Tuesday, June 11, 2013

The Anheuser Busch Brewery Tour


I went to STL for a weekend of rest and fun recently and on it we toured the AB Brewery to see it when it was in full motion 9-5 Monday - Friday. There were a few different things to see at this time and it's easy to see everything. The tour is fantastic, it involves about 7 blocks of walking without covering your tracks at all. You get to see horses, large lagering tanks, mash tuns, brew kettles, and a bottling plant the size of a football field. They sell a lot of beer. At the end of the tour you get two free glasses of beer and a bag of pretzels.

(please read more after the break.)

The Horses:
They have actual Clydesdale horses on site at a historic barn on the premises. These horses are impressive looking and it makes sense that you would need a giant horse to pull a cart full of barrels at 600lbs a piece filled. It might be worth it for some just to see the horses as they offer you the opportunity to turn off the tour at this point.

Lagering:
This is actually stop two on the tour; you see this enclosed area where lagering tanks two stories tall and holding 100,000+ cases of beer, each, are held. They have enough beer there for hundreds of people to drink for the rest of their lives, or 100,000 people for a few weeks.

The Brewery:
It's just like your home brewery only it's much bigger.
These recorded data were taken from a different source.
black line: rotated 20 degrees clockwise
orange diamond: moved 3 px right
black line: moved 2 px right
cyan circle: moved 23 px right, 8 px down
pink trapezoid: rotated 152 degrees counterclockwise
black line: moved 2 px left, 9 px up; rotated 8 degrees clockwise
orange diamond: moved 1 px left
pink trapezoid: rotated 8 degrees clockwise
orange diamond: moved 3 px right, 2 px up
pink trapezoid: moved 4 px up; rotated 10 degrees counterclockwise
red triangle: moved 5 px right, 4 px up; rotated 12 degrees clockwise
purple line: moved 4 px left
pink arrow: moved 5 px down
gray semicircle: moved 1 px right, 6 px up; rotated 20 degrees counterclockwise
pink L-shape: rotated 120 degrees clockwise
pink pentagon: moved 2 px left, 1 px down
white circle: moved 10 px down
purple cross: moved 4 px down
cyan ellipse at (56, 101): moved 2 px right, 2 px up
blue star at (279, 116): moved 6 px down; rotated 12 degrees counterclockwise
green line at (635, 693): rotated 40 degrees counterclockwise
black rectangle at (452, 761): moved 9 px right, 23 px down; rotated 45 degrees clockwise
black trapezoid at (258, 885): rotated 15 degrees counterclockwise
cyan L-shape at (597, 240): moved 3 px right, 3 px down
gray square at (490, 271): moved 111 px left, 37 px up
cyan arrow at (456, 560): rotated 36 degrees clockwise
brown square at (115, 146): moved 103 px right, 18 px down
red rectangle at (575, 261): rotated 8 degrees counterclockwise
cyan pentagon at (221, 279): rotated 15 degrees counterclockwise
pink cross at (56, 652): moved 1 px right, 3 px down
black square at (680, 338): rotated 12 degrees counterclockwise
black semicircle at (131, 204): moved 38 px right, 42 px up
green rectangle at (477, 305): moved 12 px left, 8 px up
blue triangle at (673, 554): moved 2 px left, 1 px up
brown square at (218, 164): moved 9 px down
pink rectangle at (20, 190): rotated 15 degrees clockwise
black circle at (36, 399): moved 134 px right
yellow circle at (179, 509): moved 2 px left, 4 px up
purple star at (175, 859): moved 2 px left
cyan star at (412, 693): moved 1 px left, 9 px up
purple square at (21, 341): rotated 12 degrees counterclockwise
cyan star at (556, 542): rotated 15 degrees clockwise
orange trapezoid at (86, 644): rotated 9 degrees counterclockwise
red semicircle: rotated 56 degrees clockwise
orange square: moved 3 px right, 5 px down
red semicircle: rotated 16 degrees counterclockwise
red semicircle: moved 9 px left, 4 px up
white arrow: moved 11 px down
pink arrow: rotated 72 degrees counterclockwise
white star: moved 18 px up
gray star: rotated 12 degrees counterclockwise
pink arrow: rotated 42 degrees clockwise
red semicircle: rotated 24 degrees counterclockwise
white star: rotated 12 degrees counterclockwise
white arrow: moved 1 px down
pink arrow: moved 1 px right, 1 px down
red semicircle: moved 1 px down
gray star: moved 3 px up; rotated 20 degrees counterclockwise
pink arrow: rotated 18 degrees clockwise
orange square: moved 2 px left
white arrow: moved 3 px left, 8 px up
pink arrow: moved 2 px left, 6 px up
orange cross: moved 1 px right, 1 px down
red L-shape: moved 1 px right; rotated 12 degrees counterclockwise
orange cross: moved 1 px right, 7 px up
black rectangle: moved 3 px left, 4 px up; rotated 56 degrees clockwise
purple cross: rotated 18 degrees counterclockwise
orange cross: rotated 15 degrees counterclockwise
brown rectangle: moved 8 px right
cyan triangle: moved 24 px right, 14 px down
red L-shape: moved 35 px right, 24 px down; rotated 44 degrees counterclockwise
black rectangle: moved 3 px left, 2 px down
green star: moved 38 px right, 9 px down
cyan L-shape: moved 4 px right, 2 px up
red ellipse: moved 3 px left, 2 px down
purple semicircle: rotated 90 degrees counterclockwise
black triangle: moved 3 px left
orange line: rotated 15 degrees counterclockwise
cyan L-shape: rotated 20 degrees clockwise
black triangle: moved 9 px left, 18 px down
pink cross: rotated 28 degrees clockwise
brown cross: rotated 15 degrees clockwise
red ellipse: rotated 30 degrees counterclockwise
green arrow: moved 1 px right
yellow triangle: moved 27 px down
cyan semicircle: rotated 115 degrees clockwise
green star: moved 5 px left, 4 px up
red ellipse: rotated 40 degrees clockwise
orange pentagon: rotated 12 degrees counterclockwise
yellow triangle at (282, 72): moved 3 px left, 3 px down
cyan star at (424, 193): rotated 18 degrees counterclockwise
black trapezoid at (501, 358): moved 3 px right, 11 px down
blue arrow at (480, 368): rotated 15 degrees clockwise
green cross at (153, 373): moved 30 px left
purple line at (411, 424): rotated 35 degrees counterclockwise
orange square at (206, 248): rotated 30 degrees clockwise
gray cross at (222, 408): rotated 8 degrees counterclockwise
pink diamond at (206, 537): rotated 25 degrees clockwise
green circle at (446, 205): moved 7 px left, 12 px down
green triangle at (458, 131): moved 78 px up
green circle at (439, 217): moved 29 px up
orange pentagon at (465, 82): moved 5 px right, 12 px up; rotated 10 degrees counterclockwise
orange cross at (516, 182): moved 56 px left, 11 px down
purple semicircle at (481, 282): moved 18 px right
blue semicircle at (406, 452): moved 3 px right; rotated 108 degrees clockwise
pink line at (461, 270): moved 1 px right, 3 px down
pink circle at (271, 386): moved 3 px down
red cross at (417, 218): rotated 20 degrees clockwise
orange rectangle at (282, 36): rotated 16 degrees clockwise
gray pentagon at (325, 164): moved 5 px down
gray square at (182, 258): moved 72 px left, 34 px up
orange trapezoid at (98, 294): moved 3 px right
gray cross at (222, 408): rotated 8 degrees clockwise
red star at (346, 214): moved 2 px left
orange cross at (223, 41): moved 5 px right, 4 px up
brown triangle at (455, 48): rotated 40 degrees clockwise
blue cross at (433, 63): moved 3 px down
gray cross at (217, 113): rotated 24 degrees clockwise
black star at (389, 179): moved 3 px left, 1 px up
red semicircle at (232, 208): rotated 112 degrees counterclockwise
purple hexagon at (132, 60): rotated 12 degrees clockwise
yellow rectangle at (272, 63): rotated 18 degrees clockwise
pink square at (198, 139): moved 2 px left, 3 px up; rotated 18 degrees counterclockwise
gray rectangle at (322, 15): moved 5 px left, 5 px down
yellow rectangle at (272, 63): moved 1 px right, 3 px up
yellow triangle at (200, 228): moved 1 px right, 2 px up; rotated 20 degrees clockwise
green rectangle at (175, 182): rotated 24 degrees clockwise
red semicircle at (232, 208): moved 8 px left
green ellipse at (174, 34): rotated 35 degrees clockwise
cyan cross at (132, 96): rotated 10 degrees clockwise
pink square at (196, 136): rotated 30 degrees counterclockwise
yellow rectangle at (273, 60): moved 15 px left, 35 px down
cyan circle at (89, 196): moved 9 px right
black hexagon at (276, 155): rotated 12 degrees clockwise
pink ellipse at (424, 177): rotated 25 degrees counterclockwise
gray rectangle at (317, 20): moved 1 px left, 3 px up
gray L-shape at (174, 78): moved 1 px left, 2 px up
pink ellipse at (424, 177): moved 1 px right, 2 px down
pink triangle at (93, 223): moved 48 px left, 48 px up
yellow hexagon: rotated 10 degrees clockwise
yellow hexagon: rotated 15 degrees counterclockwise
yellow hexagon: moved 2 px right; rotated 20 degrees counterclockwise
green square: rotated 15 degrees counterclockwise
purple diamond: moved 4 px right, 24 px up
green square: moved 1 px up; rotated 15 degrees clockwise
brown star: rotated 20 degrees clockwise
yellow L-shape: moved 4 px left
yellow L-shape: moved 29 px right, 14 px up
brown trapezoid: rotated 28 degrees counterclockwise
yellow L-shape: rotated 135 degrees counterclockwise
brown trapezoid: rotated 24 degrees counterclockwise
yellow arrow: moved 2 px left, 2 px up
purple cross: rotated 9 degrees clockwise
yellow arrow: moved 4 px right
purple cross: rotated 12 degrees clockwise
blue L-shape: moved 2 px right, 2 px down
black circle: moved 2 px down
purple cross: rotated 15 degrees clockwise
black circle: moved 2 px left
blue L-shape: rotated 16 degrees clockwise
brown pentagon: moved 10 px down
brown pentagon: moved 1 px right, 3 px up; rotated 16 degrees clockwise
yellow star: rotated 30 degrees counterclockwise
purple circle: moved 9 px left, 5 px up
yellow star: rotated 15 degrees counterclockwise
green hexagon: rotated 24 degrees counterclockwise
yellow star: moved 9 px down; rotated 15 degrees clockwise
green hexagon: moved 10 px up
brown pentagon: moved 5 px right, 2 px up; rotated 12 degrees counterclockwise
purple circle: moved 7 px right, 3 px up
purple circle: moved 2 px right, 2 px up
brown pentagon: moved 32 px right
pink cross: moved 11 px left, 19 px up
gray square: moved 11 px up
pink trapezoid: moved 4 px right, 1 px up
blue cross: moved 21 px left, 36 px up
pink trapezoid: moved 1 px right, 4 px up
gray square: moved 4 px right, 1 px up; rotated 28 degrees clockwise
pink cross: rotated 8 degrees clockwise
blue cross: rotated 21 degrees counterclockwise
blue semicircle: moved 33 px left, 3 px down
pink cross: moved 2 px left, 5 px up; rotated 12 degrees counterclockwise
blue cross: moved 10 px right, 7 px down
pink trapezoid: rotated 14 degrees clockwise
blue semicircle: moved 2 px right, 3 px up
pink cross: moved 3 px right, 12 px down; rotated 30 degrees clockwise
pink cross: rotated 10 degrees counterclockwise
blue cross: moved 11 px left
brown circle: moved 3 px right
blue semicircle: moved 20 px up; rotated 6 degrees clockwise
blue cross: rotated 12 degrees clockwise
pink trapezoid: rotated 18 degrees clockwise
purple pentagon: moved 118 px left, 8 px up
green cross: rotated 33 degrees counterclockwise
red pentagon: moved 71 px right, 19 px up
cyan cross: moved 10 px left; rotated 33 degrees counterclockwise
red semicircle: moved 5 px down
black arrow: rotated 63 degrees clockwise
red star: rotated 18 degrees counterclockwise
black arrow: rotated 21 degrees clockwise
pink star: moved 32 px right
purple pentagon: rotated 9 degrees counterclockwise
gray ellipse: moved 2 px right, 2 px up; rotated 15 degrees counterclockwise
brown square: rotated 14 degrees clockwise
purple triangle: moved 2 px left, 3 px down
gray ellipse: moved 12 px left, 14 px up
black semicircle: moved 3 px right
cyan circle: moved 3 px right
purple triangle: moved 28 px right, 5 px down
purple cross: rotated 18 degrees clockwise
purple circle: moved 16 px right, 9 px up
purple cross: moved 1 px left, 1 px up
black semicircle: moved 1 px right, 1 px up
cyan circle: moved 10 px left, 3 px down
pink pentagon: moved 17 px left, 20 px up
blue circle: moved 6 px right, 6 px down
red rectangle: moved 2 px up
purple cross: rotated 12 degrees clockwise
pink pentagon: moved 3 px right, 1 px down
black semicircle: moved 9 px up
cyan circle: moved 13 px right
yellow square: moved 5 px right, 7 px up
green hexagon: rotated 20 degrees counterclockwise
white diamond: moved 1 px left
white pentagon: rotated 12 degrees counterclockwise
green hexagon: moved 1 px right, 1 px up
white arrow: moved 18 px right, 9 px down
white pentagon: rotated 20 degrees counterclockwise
The mash tons empty into boil kettles then flow with gravity to the fermentors. everything is sealed behind glass in this stage of the tour but it remains impressive just how much beer they make here compared to Schlafly's across town which looks like an operation you could pull off in comparison.

Thoughts:
Not everything they said on the tour was factual. I could tell that my tour guide knew nothing about brewing as a practical matter and had done his best to memorize the tour materials. I would recommend the tour to anyone who home brews so that you can appreciate the size and scale of macro brew. Hearing about the care and control that skilled brew-masters put into brewing the most consistent beers ever produced is impressive. I just wonder what an IPA made by ABInBev would taste like considering the care they put into an american adjunct lager.